1999 yılında Öcalan Türkiye’ye gittiği zaman PKK yönetimi Öcalan ile yollarını ayırmak istedi. PKK’nin Avrupa temsilcisi Mizgin Şen Öcalan’ın Türkiye’ye gittiği gün BBC’ye konuşarak “Tutuklansa bile Kürt davası devam ediyor, biz kendi kararlarımızı alırız” dedi. Daha sonra PKK Başkanlık konseyi çıkıp ““Başkanımızın esaret koşullarında alacağı kararlar bizi bağlamaz” dedi.

Hatta Cemil Bayık’ın Öcalan’ın mahkeme görüntülerini TV’de izleyince Ali Haydar Kaytan’a dönüp etrafına “Senin adam yine bizi sattı” dediği söylenir.
Aynı dönemde PKK Kongresi Öcalan’ı “Manevi lider” ilan etmeye hazırlanıyordu.

Fakat Öcalan o zaman PKK’nin Avrupa sorumlusu olan Mazlum Abdi’ye, MED TV’ye ve Kandil’e mektuplar yazarak sert tavır gösterdi. Hatta Türk devlet temsilcileri bir helikopter ile Kandil’e gelerek PKK yönetimini tehdit etti ve Öcalan’ı tanınmasını istedi. PKK yönetimi bu duruma teslim oldu.  Ve geçen 26 yıllık süreçte Öcalan’ın Türk devletinin çizdiği sınırlar dışında tek bir kelime söylediğini bile bile onun Kürtlere atanmış bir kayyum olmasını sağladılar. Ve Öcalan’ın bu pozisyonundan rant elde ettiler yani artık PKK yönetimi, Öcalan kadar şaibeli ve kirlidir. Bunun için Öcalan’ı aşama şansları yoktur.

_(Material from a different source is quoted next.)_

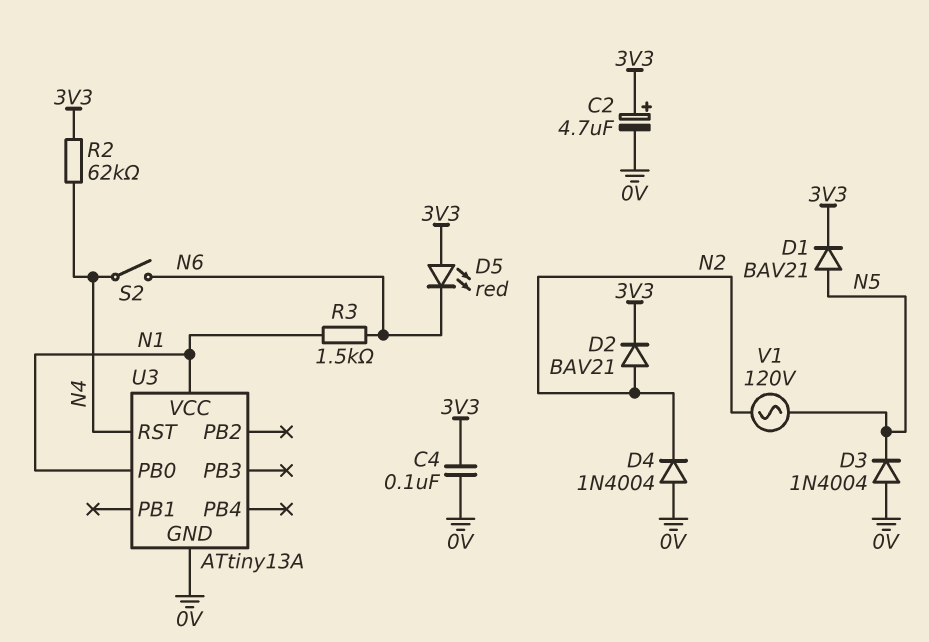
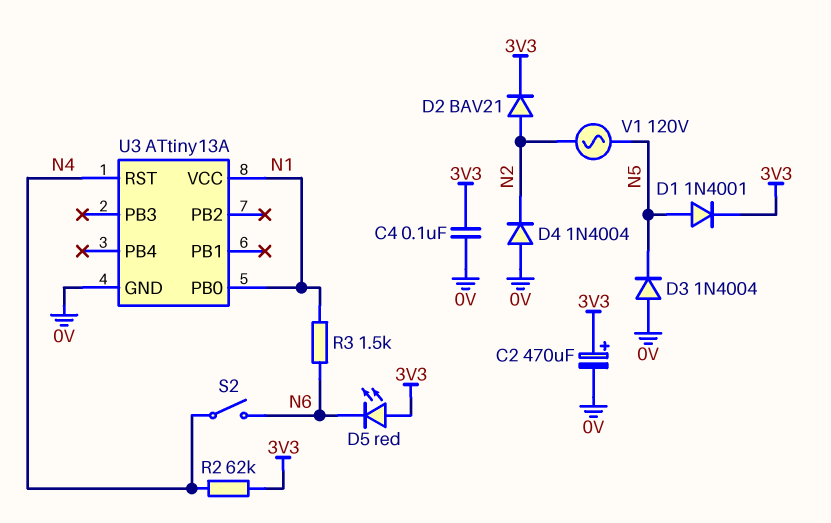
C2: 4.7uF (plus 3V3, minus 0V) -> 470uF (plus 3V3, minus 0V)
D1: diode BAV21 (A N5, K 3V3) -> diode 1N4001 (A N5, K 3V3)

PKK, Kuzey Kürdistan’da zaten yenilmiştir

PKK askeri olarak 1993 yılında Türk devletine karşı yenildi. Buna rağmen aynı çizgiyi devam ettirerek binlerce insanın ölümünün yolunu açtı. 2015 yılında hendek savaşlarında da ikinci ez askeri hezimete uğradı.  PKK’nin şu anda Kuzey Kürdistan dağlarında tek bir mevziisi yoktur. Arasıra Rojava üzerinden giden bir iki gurubun eylemleri veya bir iki gencin bir iki yerde intiharvari eylemleri de Türk devletini Kürt meselesinde ikna edecek eylemler değildir. PKK askeri olarak bitmiştir.

Siyasal olarak da ranta bulaşmış büyük bir elit Kuzey Kürdistan’da su başlarını tutmuştur.

Kuzey halkı büyük bir yoksulluk ve asimilasyon ile karşı karşıyadır. 51 yıllık PKK mücadelesinin sonunda Kuzeyde Kürtlerin yüzde30’u o da çoğunluk köy ve kırsal kesimde günlük hayatta Kürtçe konuşur durumdadır.

Kuzey Kürdistan’da bir bilinç bulanıklığı vardır. Meydanlara toplanan kitlenin tümü PKK’nin çekirdek kitlesi değildir.
Yani PKK Öcalan’ı dinlemese bile yapacağı pek bir şey yoktur.

PKK örgütsel yapı olarak da tükenmiştir

PKK Rojava’daki yapı ve İran’ın desteği ile tutunduğu Şengal ve Süleymaniye’nin desteği ile ayakta kalan bir örgütsel yapıya mahkum olmuştur. Sadece askeri olarak değil örgütsel olarak da tükenme ile yüz yüzedir.

Her şeyden önce PKK’nin ana yönetimi artık yaş, sağlık ve ruhsal olarak bile örgütü yönetemez durumdadır. Cemil Bayık 70 yaşında, Karayılan 71, Karasu 75, Duran Kalkan ise 71 yaşındadır.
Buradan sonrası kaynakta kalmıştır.